• [Requirement 1] Decide whether each statement agrees with the passage on recursive query evaluation, answering yes or no and quoting the deciding words: (a) the recursive member takes Ti as input and produces Ti+1 as output; (b) the returned result set contains only the final set Tn; (c) the server must carry out operations in the listed logical order.
• [Requirement 2] Quote the passage on recursive query evaluation word for word, everything from "The presence of" down to "to reorder operations.".

• [Passage shown]
'''

Run the anchor member(s) creating the first invocation or base result set (T0).
Run the recursive member(s) with Ti as an input and Ti+1 as an output.
Repeat step 3 until an empty set is returned.
Return the result set. This is a UNION ALL of T0 to Tn.
However, that's only the logical flow. As always, with SQL, the server is free to reorder operations as it sees fit, if the result will be "the same", and the reordering is perceived to provide the results more efficiently.
The presence of your function with side effects (causing a delay, then returning GETDATE()) isn't something that would normally be considered when deciding whether to reorder operations.

'''

• [Supplied material]
'''

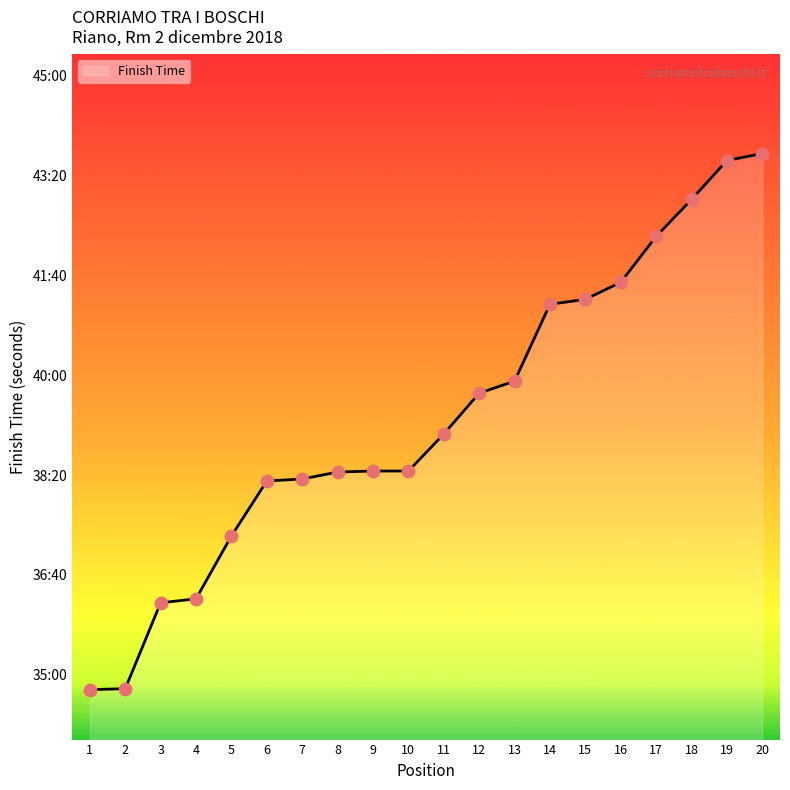

What is the ratio of the value at 4 to the value at 2?

1.0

'''

• [Expected output 1]
(a) Yes: "Run the recursive member(s) with Ti as an input and Ti+1 as an output."
(b) No: "This is a UNION ALL of T0 to Tn."
(c) No: "the server is free to reorder operations as it sees fit"

• [Expected output 2]
The presence of your function with side effects (causing a delay, then returning GETDATE()) isn't something that would normally be considered when deciding whether to reorder operations.